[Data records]
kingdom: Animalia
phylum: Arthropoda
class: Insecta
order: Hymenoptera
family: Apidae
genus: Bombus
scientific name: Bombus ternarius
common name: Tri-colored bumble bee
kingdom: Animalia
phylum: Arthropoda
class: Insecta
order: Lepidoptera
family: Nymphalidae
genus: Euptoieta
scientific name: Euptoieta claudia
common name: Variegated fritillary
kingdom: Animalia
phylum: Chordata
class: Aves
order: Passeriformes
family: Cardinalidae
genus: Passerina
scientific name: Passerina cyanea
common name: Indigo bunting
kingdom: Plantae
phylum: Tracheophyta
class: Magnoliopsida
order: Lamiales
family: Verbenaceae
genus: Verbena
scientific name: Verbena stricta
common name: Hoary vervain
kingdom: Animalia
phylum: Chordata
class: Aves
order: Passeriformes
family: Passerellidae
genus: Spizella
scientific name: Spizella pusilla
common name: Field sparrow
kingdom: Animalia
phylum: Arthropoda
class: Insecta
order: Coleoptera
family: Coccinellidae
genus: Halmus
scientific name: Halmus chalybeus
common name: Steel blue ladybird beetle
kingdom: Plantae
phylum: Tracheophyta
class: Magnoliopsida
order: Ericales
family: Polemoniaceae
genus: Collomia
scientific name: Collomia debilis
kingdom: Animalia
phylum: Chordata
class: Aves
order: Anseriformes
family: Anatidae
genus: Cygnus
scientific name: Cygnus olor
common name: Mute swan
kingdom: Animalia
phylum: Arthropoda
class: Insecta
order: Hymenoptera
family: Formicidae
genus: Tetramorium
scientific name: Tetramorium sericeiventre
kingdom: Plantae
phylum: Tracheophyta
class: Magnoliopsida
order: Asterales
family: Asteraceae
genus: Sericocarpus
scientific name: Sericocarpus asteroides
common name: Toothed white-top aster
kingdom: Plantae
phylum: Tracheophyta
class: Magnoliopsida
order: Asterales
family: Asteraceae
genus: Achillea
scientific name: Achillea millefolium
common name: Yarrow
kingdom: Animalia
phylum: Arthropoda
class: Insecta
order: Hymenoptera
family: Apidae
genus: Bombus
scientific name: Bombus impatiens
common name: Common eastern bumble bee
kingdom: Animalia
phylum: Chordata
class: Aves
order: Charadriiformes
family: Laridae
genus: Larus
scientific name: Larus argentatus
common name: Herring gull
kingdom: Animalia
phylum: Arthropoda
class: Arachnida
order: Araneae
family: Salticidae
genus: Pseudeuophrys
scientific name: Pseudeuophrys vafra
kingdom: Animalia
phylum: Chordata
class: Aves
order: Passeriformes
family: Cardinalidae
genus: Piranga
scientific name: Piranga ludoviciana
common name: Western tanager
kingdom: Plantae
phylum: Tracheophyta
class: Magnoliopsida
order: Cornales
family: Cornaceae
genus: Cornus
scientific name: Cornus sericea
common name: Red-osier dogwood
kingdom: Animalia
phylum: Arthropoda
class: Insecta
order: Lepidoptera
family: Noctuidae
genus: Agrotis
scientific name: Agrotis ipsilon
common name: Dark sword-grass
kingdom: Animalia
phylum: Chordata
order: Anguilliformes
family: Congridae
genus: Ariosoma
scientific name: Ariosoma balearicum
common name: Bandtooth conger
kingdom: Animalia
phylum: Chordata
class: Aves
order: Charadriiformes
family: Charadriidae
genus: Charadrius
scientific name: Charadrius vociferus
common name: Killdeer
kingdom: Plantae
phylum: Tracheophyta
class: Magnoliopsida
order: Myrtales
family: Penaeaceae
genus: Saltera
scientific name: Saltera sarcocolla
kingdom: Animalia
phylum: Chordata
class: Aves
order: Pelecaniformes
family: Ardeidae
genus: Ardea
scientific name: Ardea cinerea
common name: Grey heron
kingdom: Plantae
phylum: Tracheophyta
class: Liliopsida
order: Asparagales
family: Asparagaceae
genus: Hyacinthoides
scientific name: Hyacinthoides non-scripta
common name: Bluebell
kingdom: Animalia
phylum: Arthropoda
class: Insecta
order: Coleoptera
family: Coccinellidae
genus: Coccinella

# Short task
Convert every line of the entries above into a JSON array of strings, one string per line, leaving out any blank lines.

# Full answer
[
  "kingdom: Animalia",
  "phylum: Arthropoda",
  "class: Insecta",
  "order: Hymenoptera",
  "family: Apidae",
  "genus: Bombus",
  "scientific name: Bombus ternarius",
  "common name: Tri-colored bumble bee",
  "kingdom: Animalia",
  "phylum: Arthropoda",
  "class: Insecta",
  "order: Lepidoptera",
  "family: Nymphalidae",
  "genus: Euptoieta",
  "scientific name: Euptoieta claudia",
  "common name: Variegated fritillary",
  "kingdom: Animalia",
  "phylum: Chordata",
  "class: Aves",
  "order: Passeriformes",
  "family: Cardinalidae",
  "genus: Passerina",
  "scientific name: Passerina cyanea",
  "common name: Indigo bunting",
  "kingdom: Plantae",
  "phylum: Tracheophyta",
  "class: Magnoliopsida",
  "order: Lamiales",
  "family: Verbenaceae",
  "genus: Verbena",
  "scientific name: Verbena stricta",
  "common name: Hoary vervain",
  "kingdom: Animalia",
  "phylum: Chordata",
  "class: Aves",
  "order: Passeriformes",
  "family: Passerellidae",
  "genus: Spizella",
  "scientific name: Spizella pusilla",
  "common name: Field sparrow",
  "kingdom: Animalia",
  "phylum: Arthropoda",
  "class: Insecta",
  "order: Coleoptera",
  "family: Coccinellidae",
  "genus: Halmus",
  "scientific name: Halmus chalybeus",
  "common name: Steel blue ladybird beetle",
  "kingdom: Plantae",
  "phylum: Tracheophyta",
  "class: Magnoliopsida",
  "order: Ericales",
  "family: Polemoniaceae",
  "genus: Collomia",
  "scientific name: Collomia debilis",
  "kingdom: Animalia",
  "phylum: Chordata",
  "class: Aves",
  "order: Anseriformes",
  "family: Anatidae",
  "genus: Cygnus",
  "scientific name: Cygnus olor",
  "common name: Mute swan",
  "kingdom: Animalia",
  "phylum: Arthropoda",
  "class: Insecta",
  "order: Hymenoptera",
  "family: Formicidae",
  "genus: Tetramorium",
  "scientific name: Tetramorium sericeiventre",
  "kingdom: Plantae",
  "phylum: Tracheophyta",
  "class: Magnoliopsida",
  "order: Asterales",
  "family: Asteraceae",
  "genus: Sericocarpus",
  "scientific name: Sericocarpus asteroides",
  "common name: Toothed white-top aster",
  "kingdom: Plantae",
  "phylum: Tracheophyta",
  "class: Magnoliopsida",
  "order: Asterales",
  "family: Asteraceae",
  "genus: Achillea",
  "scientific name: Achillea millefolium",
  "common name: Yarrow",
  "kingdom: Animalia",
  "phylum: Arthropoda",
  "class: Insecta",
  "order: Hymenoptera",
  "family: Apidae",
  "genus: Bombus",
  "scientific name: Bombus impatiens",
  "common name: Common eastern bumble bee",
  "kingdom: Animalia",
  "phylum: Chordata",
  "class: Aves",
  "order: Charadriiformes",
  "family: Laridae",
  "genus: Larus",
  "scientific name: Larus argentatus",
  "common name: Herring gull",
  "kingdom: Animalia",
  "phylum: Arthropoda",
  "class: Arachnida",
  "order: Araneae",
  "family: Salticidae",
  "genus: Pseudeuophrys",
  "scientific name: Pseudeuophrys vafra",
  "kingdom: Animalia",
  "phylum: Chordata",
  "class: Aves",
  "order: Passeriformes",
  "family: Cardinalidae",
  "genus: Piranga",
  "scientific name: Piranga ludoviciana",
  "common name: Western tanager",
  "kingdom: Plantae",
  "phylum: Tracheophyta",
  "class: Magnoliopsida",
  "order: Cornales",
  "family: Cornaceae",
  "genus: Cornus",
  "scientific name: Cornus sericea",
  "common name: Red-osier dogwood",
  "kingdom: Animalia",
  "phylum: Arthropoda",
  "class: Insecta",
  "order: Lepidoptera",
  "family: Noctuidae",
  "genus: Agrotis",
  "scientific name: Agrotis ipsilon",
  "common name: Dark sword-grass",
  "kingdom: Animalia",
  "phylum: Chordata",
  "order: Anguilliformes",
  "family: Congridae",
  "genus: Ariosoma",
  "scientific name: Ariosoma balearicum",
  "common name: Bandtooth conger",
  "kingdom: Animalia",
  "phylum: Chordata",
  "class: Aves",
  "order: Charadriiformes",
  "family: Charadriidae",
  "genus: Charadrius",
  "scientific name: Charadrius vociferus",
  "common name: Killdeer",
  "kingdom: Plantae",
  "phylum: Tracheophyta",
  "class: Magnoliopsida",
  "order: Myrtales",
  "family: Penaeaceae",
  "genus: Saltera",
  "scientific name: Saltera sarcocolla",
  "kingdom: Animalia",
  "phylum: Chordata",
  "class: Aves",
  "order: Pelecaniformes",
  "family: Ardeidae",
  "genus: Ardea",
  "scientific name: Ardea cinerea",
  "common name: Grey heron",
  "kingdom: Plantae",
  "phylum: Tracheophyta",
  "class: Liliopsida",
  "order: Asparagales",
  "family: Asparagaceae",
  "genus: Hyacinthoides",
  "scientific name: Hyacinthoides non-scripta",
  "common name: Bluebell",
  "kingdom: Animalia",
  "phylum: Arthropoda",
  "class: Insecta",
  "order: Coleoptera",
  "family: Coccinellidae",
  "genus: Coccinella"
]